Self/Less starts with Ben Kingsley as a New York real estate magnate filled with regrets as he’s dying of cancer. It ends with Ryan Reynolds playing a rattled everyman puzzling over an existential mystery rapidly devolving into a chase-based thriller. They’re playing the same person. The connection between these two performances and the situations in which they find themselves hinge on a sci-fi hook. The movie gets some good heady tremors out of its body-swapping, mind-hopping’s occasionally fascinating disjunction. The two halves don’t quite make a whole, both within and outside the world of the film, which makes for a movie as interesting as it is flawed.
Kingsley’s performance is mannered, twitchy, moving deliberately and carefully through business dealings with an old partner (Victor Garber) and thwarted attempts to reconnect with his estranged daughter (Michelle Dockery). All the while he’s struggling through choked coughing, a symptom, we’re to understand, of the terminal cancer eating away inside him. A suave bespectacled black market scientist (Matthew Goode) offers him a way out. Why not fake his death, get inside a whirling modified extra-magnetized CAT scan contraption, and transmit his mind into a younger body, held in stasis just waiting for a consciousness? It seems too good to be true, but worth a try. He wakes up as Ryan Reynolds, losing in the process the personality we saw before.
Here’s the central disjunction at work. Reynolds’ performance doesn’t match up with Kingsley’s. In a body swap scenario, shouldn’t we be able to peer into one actor’s face and see the other’s character? That’s not the case here, but Reynolds is doing somewhat interesting work, albeit of a different sort. He’s never looked more like a freshly birthed calf, stumbling with a dumbfounded look on his face as he emerges an old man in an unfamiliar younger body.

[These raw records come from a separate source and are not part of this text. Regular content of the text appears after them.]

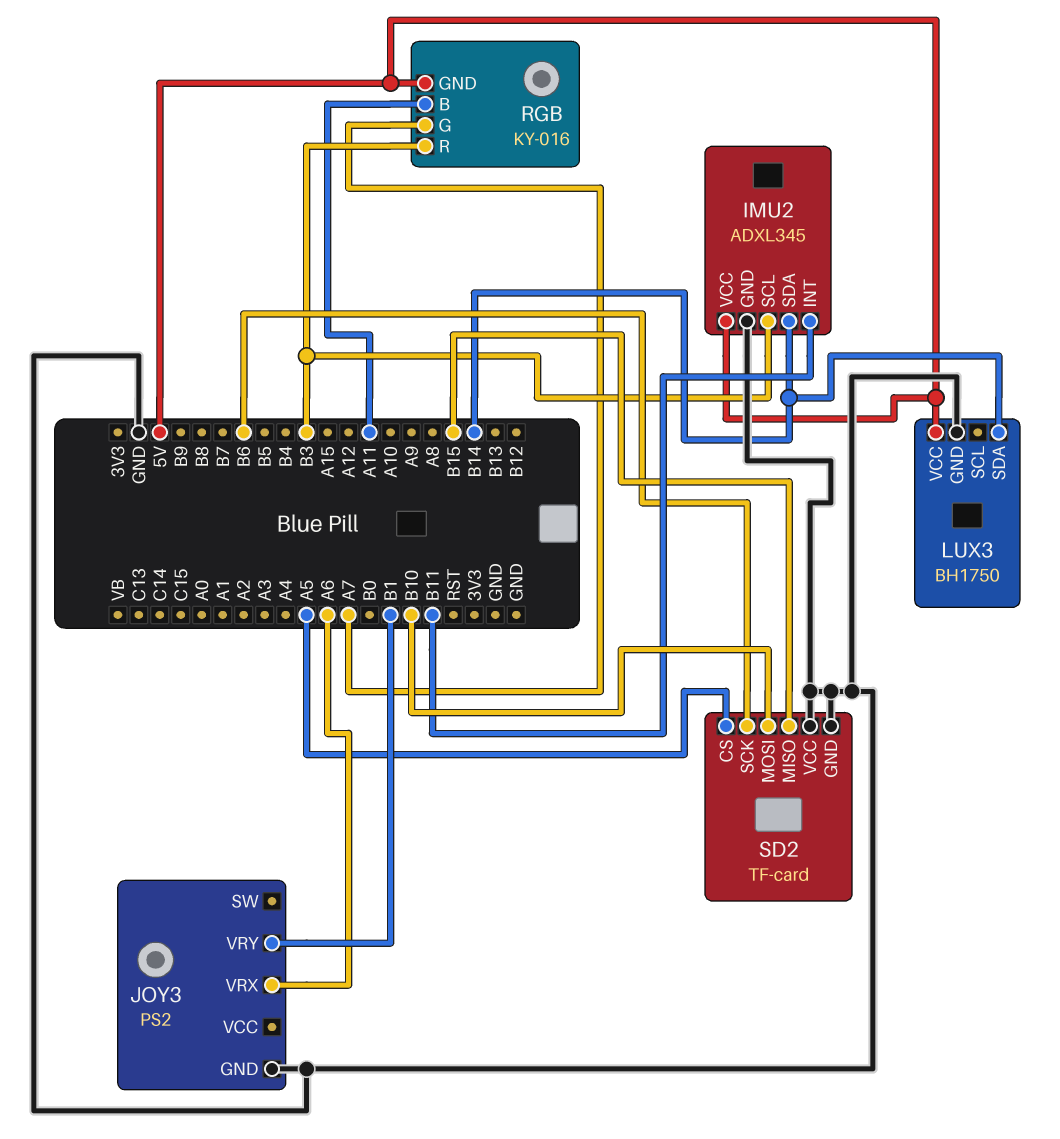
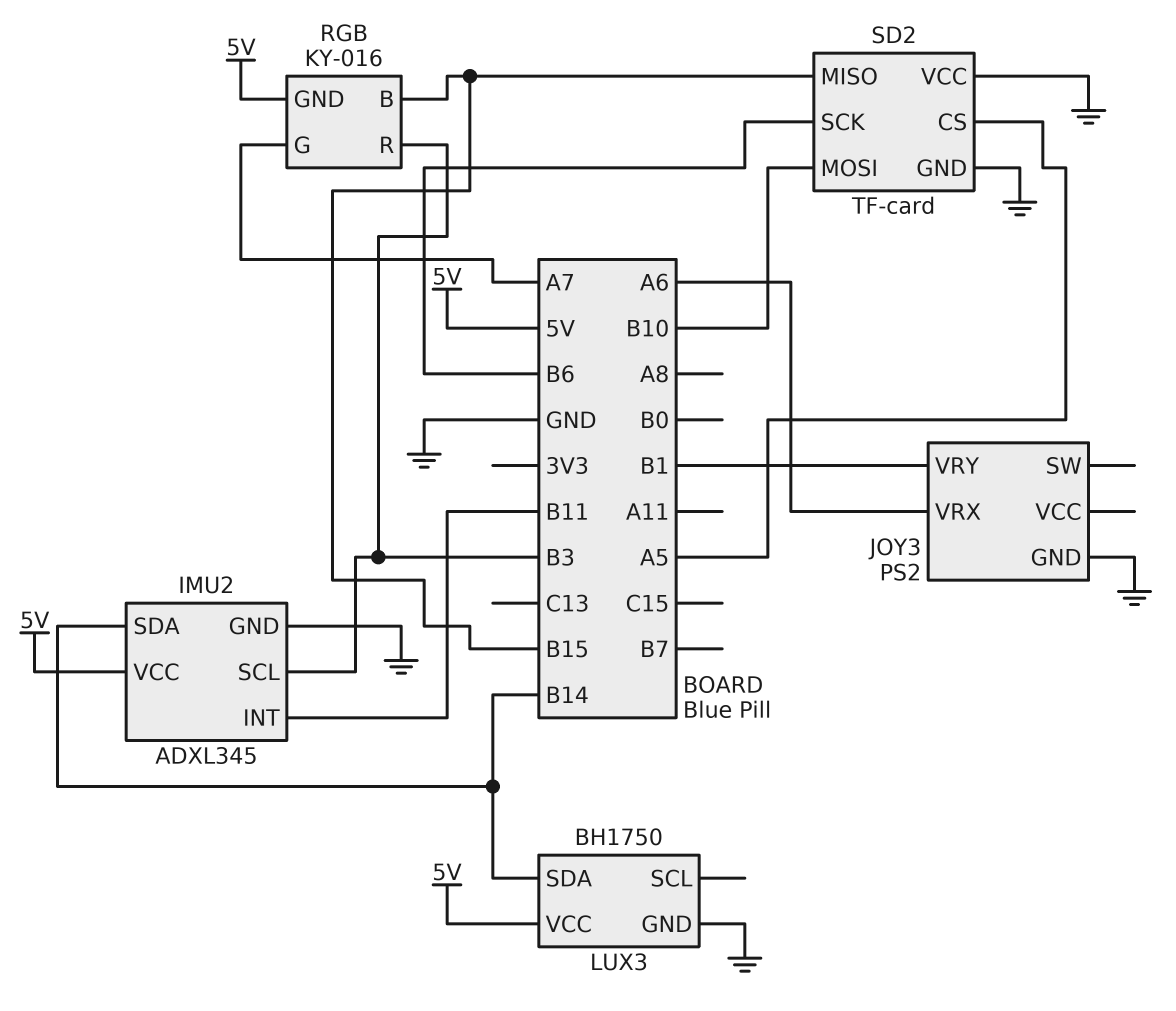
RGB pin B: A11 -> B15

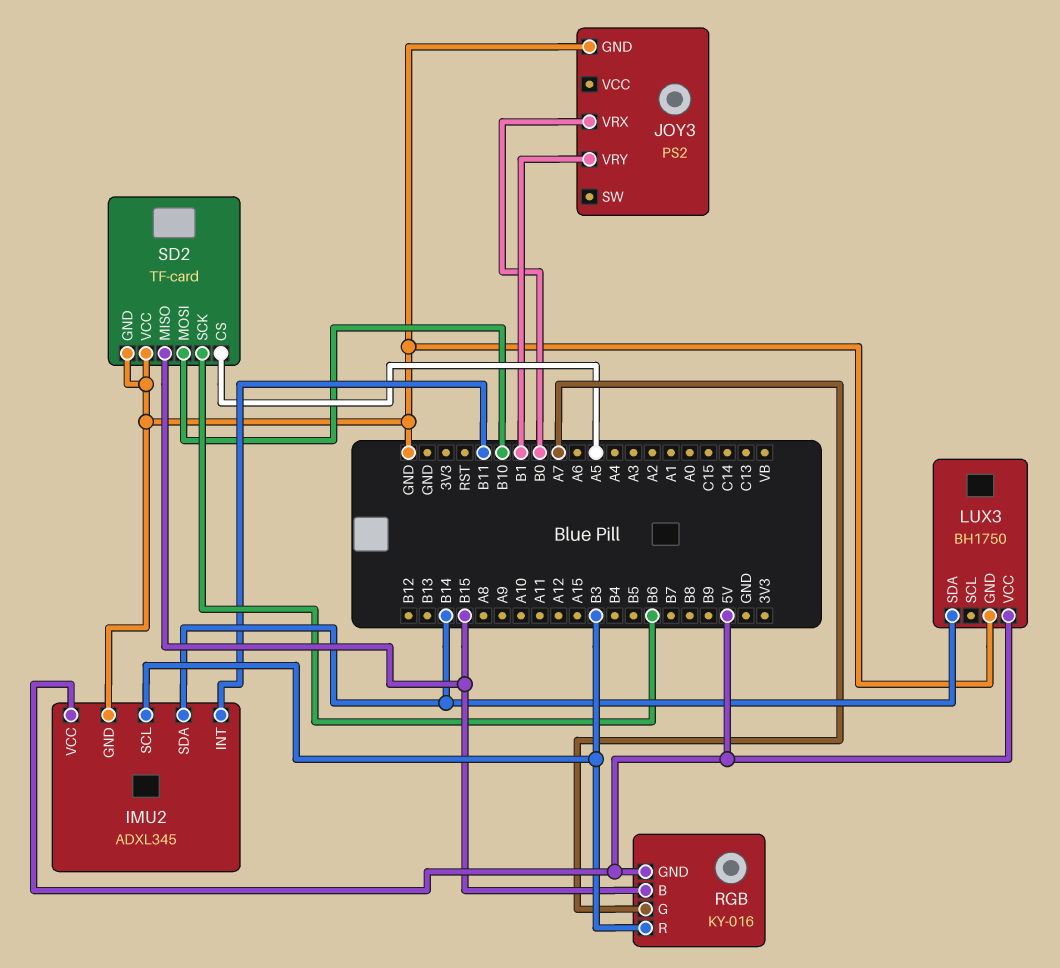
JOY3 pin VRX: A6 -> B0

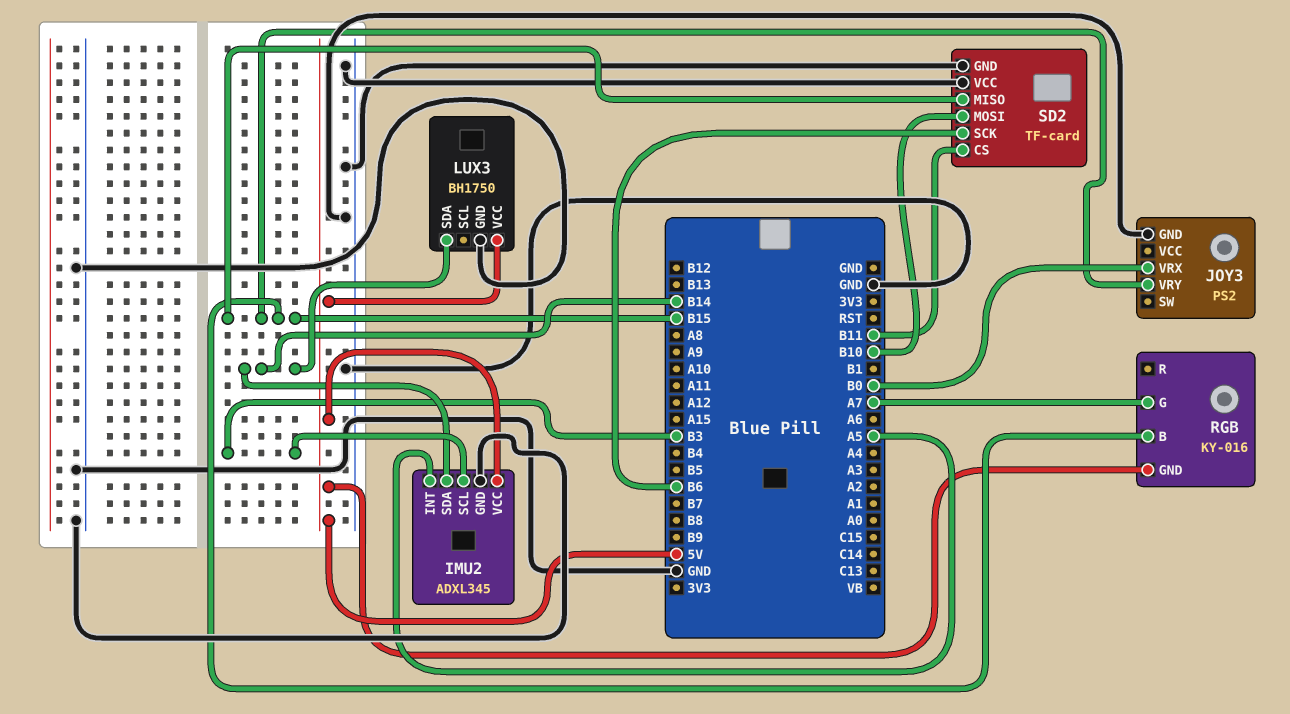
IMU2 pin INT: B11 -> A5
JOY3 pin VRY: B1 -> B15
RGB pin R: B3 -> none
SD2 pin CS: A5 -> B11

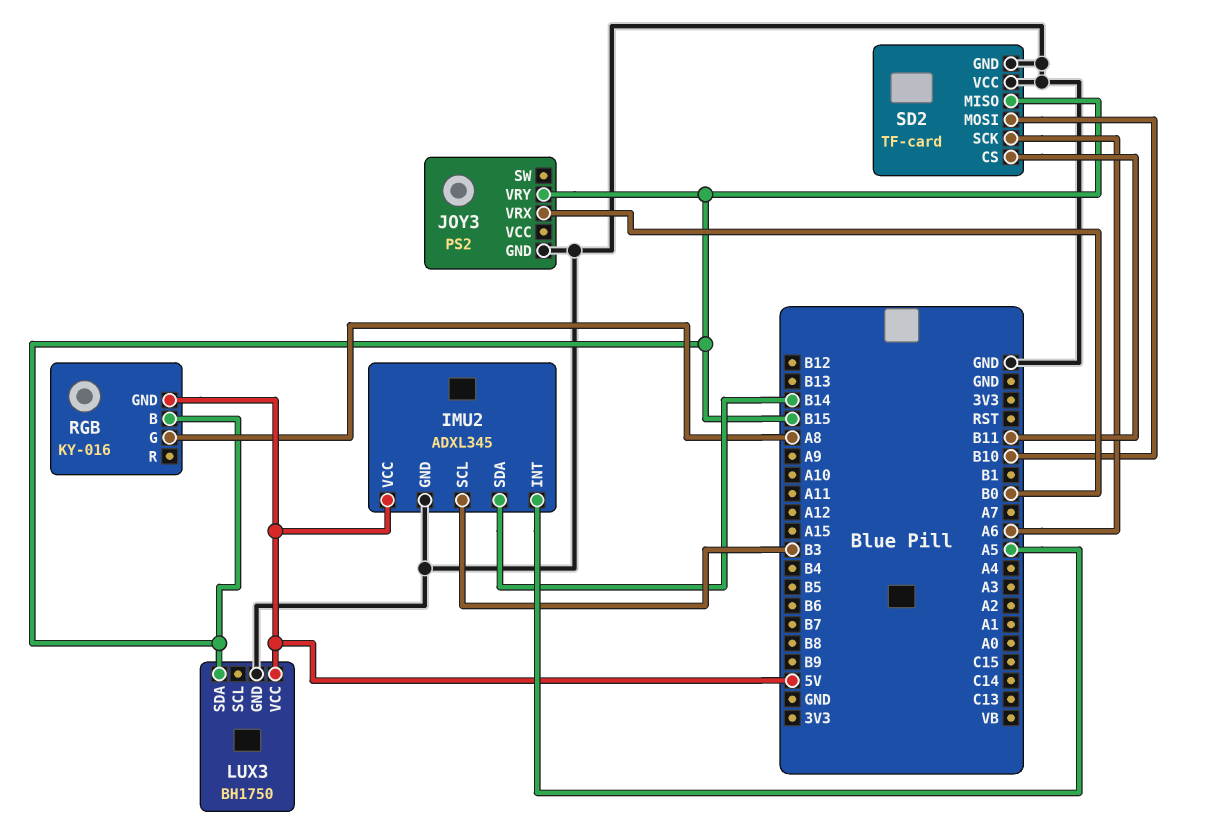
LUX3 pin SDA: B14 -> B15
RGB pin G: A7 -> A8
SD2 pin SCK: B6 -> A6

At first he’s happy to be without the burden of his old life, suddenly healthy and vital again with unlimited resources offered by having a fortune carefully squirreled away for his new identity. But of course a problem quickly arises. He has seizures, hallucinations, and is prescribed pills to take until the side effects go away. Wouldn’t want his transplant to fail, after all. This isn’t a Freaky Friday or Face/Off switcheroo. There’s no going back.
This is of a piece with director Tarsem Singh’s usual interest in people inhabiting others’ lives and stories, through magic (Mirror Mirror), myth (Immortals), imagination (The Fall), or technobabble (The Cell). It’s also full of echoes of John Frankenheimer’s 1966 film Seconds, with which it shares a central premise, if not its existential dread. But Self/Less is also Tarsem’s least visually interesting film, putting aside his usual go-for-baroque design for workmanlike thriller framing and mechanics. You can see flashes of his visual brilliance in the old man’s gold-plated apartment, and in the eerie plastic-draped makeshift medical center at which the operation takes place. But otherwise the screenplay by brothers Alex and David Pastor offers few opportunities for fantastical imagery beyond hallucinations that warp and distort, turning the picture into something like a wobbling bowl of gelatin filled with flash-frames.
There are interesting ideas here about the nature of identity, but also income inequality, especially as we see Kingsley’s extravagant lifestyle and learn the reason Reynolds had a body ready to be hijacked by a new man. Things aren’t as antiseptic as the mysterious underground doctor led them to believe. (What a shock.) But the film doesn’t dig into these headier ideas, content to let Reynolds adopt a vaguely pained expression as he’s forced to run, jump, punch, and shoot his way to a selfless conclusion. He picks up some sidekicks, a woman (Natalie Martinez) and her adorable daughter (Jaynee-Lynne Kinchen), who operate as an externalized source for confusion and emotion he’s not allowed to express, and in the process become people much easier to root for.
I found myself trying to think around the blankness in the middle of what is otherwise a good idea. I kept looking to see flashes of Kingsley’s performance in Reynolds, but alas, I could not. A pivotal climactic scene requires an understanding of whether or not the old man’s mind is still operating, and, reader, I still didn’t know even after he said the answer out loud. This movie is a good example of an intriguing concept that never quite finds its footing. Tarsem directs smoothly and competently as the plot’s gears turn. But the whole thing comes up empty. I was interested, but never invested, as the distancing hollowness at its center grew.